Я посмотрел на Катю. Она стояла, прижав сумочку к груди, волновалась.
Потом вдруг крепко поцеловала меня. Я спросил:
- Поблагодарила?
И она ответила очень серьезно:
- Да.
У нас было много денег, и мы сняли самый лучший номер в гостинице
"Москва" - роскошный, с зеркалами, картинами и роялем.
Сперва нам было немного страшновато. Но оказалось, что к зеркалам,
коврам, потолку, на котором были нарисованы цветы и амуры, совсем нетрудно
привыкнуть. Нам было очень хорошо в этом номере, просторно и чертовски
уютно.
Конечно, Кораблев явился в день приезда - нарядный, с аккуратно
закрученными усами, в свободной вышитой белой рубашке, которая очень шла к
нему и делала похожим на какого-то великого русского художника - но на
какого, мы с Катей забыли.
Он был в Москве, когда летом 1942 года я стучался в его лохматую,
обитую войлоком дверь. Он был в Москве и чуть не сошел с ума, вернувшись
домой и найдя письмо, в котором я сообщал, что еду в Ярославль за Катей.

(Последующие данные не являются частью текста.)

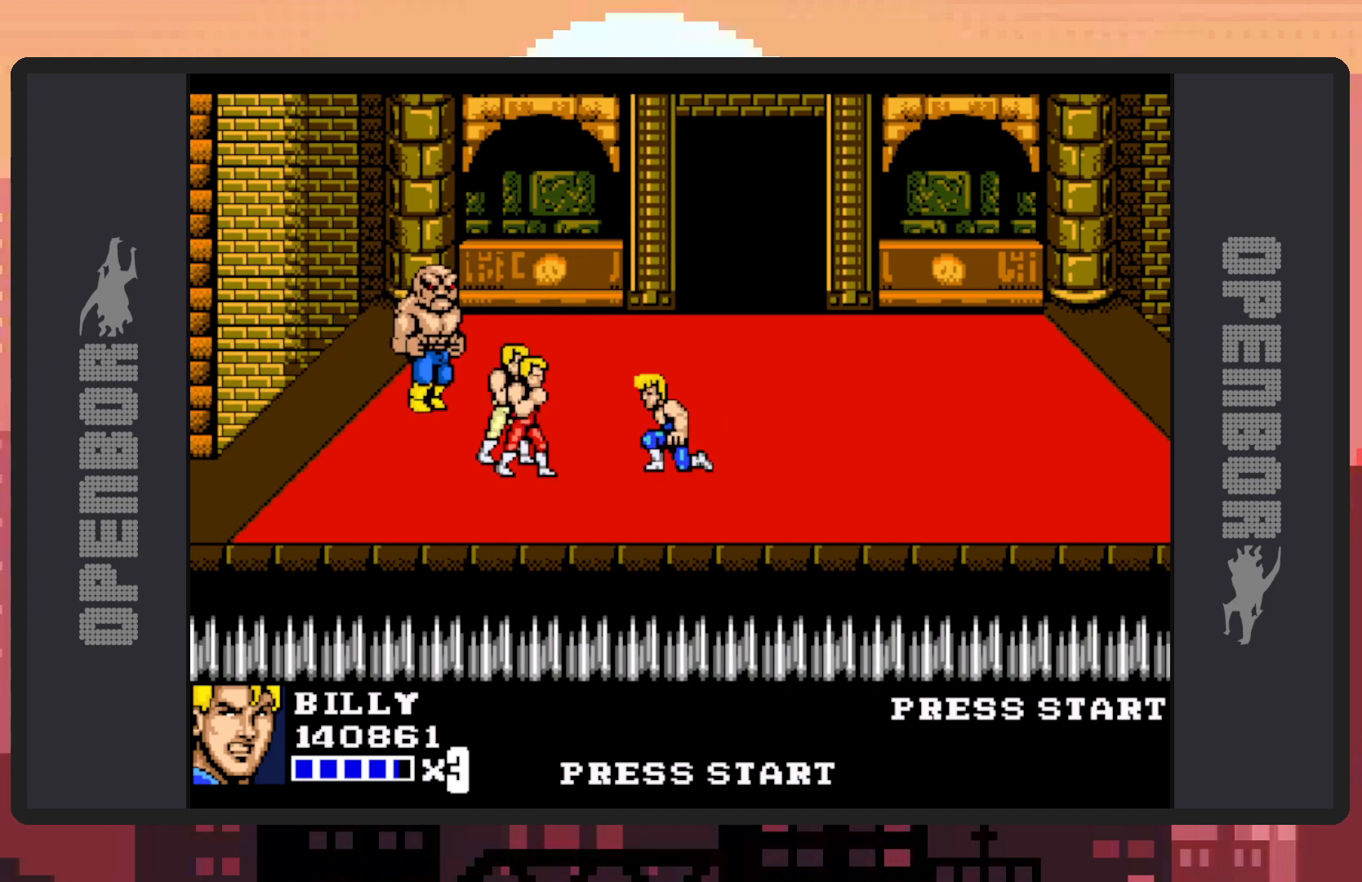
{"buttons": ["A"], "events": [[183, "A", "down"], [367, "DPAD_LEFT", "up"], [417, "DPAD_UP", "up"]]}
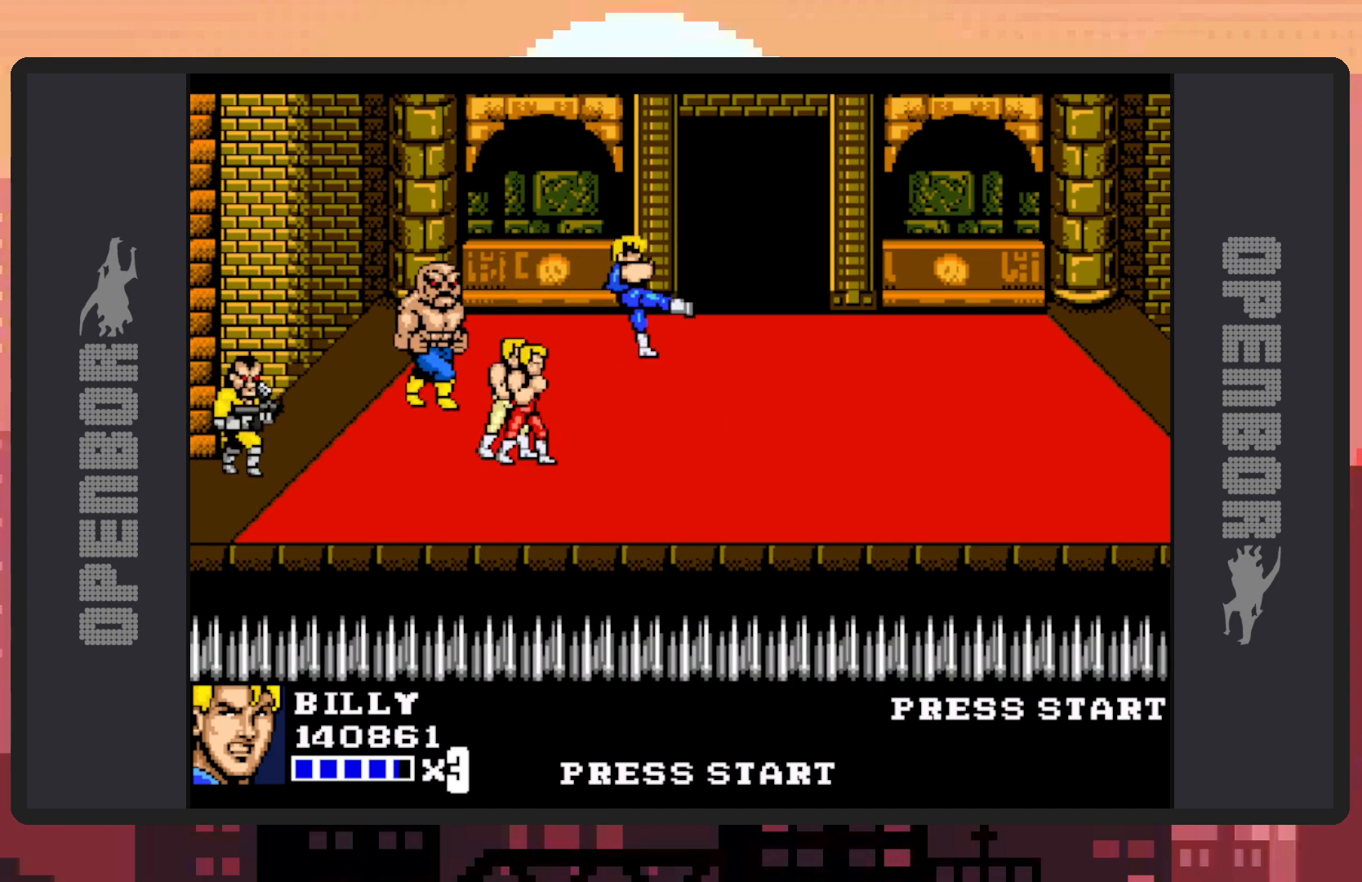
{"buttons": ["DPAD_UP", "DPAD_LEFT"], "events": [[117, "A", "up"], [267, "DPAD_LEFT", "down"], [367, "DPAD_UP", "down"]]}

- Как это вам понравится! За Катей, которую я накануне провожал в
милицию, потому что ее не хотели прописывать на Сивцевом-Вражке!
- Не беда, дорогой Иван Павлыч, - сказал я, - все хорошо, что хорошо
кончается. В то лето я был не очень счастлив, и мне даже нравится, что мы
встретились теперь, когда все действительно кончается хорошо. Я был черен,
худ и дик, а теперь вы видите перед собой нормального, веселого человека.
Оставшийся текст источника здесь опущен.